The Romeyne Robert and Uguccione Ranieri di Sorbello Foundation is proud to have supported the research carried out by Dr. Antonella Valoroso over the past three years. Her work investigates the complex network of initiatives that, throughout the twentieth century, led to the rediscovery and renewed appreciation of Giovanni da Verrazzano—not only in Italy, but above all in the United States. Central to this process was the active involvement of New York’s Italian diasporic communities and the city’s Italian consular authorities, among whom Uguccione Ranieri di Sorbello played a key role as director of the Cultural Office established in 1963 at the Consulate General of Italy in New York.
Drawing on extensive archival research conducted in both Italy and the United States, Dr. Valoroso has reconstructed this multifaceted historical narrative, now published as a richly illustrated bilingual volume: A Bridge for Giovanni da Verrazzano. Stories of Cultural Diplomacy from Greve in Chianti to New York (Perugia, Morlacchi Editore, 2025). The book was published with the support of the Fondazione Ranieri di Sorbello, the Municipality of Greve in Chianti—Giovanni da Verrazzano’s birthplace—the Verrazzano Foundation, and the John D. Calandra Italian American Institute.
In the introduction to the volume, the author reflects on the layered meanings of the Verrazzano-Narrows Bridge, noting that while millions of people cross it each year—or admire its majestic silhouette in images of the New York Marathon—few are aware of the complex history embedded in its name. “This book—Valoroso writes—aims to tell that story through an interweaving of narratives: the story of how a nearly forgotten Tuscan navigator became a symbol of Italian prestige and pride; of how a largely marginalized community managed to assert its place in the founding myth of New York; and of how a far-sighted and at times visionary form of diplomacy was able to foresee and forge lasting bonds between peoples and culture.”

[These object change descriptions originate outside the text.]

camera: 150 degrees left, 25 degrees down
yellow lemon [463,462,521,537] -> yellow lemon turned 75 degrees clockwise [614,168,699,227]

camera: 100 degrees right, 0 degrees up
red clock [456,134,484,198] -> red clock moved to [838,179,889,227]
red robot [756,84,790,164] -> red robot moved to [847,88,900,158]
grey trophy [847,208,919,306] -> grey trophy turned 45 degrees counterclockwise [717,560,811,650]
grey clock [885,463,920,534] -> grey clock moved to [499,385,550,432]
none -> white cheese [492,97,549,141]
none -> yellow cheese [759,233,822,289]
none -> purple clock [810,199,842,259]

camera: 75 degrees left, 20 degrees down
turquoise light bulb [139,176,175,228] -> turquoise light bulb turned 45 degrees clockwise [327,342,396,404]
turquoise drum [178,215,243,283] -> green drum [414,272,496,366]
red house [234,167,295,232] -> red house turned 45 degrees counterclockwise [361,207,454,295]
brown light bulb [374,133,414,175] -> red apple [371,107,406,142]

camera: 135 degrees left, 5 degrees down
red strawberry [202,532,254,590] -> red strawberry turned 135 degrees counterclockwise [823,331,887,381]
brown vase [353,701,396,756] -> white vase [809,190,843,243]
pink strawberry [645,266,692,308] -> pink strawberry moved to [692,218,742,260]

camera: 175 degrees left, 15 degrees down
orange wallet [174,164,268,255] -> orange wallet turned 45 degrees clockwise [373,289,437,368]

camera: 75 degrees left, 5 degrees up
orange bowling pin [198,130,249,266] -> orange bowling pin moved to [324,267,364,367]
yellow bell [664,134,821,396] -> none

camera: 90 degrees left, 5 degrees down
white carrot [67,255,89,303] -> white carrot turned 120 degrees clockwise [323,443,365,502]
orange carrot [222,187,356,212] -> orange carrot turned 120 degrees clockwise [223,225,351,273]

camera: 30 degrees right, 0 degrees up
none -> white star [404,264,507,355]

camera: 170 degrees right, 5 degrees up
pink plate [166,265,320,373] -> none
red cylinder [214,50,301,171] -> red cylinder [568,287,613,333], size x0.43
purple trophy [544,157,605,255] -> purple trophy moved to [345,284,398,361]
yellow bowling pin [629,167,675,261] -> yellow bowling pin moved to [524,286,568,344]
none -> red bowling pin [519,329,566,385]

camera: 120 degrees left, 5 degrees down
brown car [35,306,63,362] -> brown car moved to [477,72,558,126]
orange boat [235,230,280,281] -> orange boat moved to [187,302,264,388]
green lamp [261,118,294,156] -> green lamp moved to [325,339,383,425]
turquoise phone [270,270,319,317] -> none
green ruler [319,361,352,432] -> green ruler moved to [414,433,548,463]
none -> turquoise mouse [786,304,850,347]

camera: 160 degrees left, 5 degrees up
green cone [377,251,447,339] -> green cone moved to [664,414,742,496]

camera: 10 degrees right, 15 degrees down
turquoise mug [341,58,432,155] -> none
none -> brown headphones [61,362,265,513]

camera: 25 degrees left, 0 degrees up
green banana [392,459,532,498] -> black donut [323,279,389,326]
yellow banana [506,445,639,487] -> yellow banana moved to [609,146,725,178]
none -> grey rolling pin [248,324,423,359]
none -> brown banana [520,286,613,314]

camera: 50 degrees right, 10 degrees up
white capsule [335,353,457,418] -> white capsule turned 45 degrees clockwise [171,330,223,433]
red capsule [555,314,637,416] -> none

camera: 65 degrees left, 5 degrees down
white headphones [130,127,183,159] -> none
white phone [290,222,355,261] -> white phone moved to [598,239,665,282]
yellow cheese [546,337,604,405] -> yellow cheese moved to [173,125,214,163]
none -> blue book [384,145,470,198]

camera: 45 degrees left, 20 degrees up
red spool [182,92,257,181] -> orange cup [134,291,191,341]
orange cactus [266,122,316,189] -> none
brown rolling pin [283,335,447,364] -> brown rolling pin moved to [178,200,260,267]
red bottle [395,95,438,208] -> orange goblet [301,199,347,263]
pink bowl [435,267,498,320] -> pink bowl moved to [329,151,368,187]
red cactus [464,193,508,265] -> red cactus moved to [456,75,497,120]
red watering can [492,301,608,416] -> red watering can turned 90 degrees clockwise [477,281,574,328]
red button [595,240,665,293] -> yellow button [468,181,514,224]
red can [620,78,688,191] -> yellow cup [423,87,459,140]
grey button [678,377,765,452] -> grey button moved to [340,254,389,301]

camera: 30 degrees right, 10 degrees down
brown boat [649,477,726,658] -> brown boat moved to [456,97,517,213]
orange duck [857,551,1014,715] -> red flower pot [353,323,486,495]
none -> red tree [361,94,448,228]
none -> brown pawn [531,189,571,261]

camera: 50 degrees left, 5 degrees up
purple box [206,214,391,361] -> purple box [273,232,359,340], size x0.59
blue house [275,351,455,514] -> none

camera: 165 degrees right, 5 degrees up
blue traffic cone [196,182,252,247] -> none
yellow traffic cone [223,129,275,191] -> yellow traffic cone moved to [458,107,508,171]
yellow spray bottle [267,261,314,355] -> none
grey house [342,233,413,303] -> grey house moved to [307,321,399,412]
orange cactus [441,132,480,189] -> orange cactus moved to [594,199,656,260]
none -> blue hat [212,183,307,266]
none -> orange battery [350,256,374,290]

The impact of A Bridge for Giovanni da Verrazzano is captured in the words of Professor Anthony Julian Tamburri, Dean of the John D. Calandra Italian American Institute. His endorsement, featured on the back cover of the book, reads:
“A Bridge for Giovanni da Verrazzano offers a concise, detailed, and highly accomplished account of one of the longest suspension bridges in the world. Its story is both intriguing and engaging, recounting how Italian and Italian American communities worked together to achieve a remarkable feat—the dedication to a Tuscan explorer of what was, at the time, the longest suspension bridge in the world.”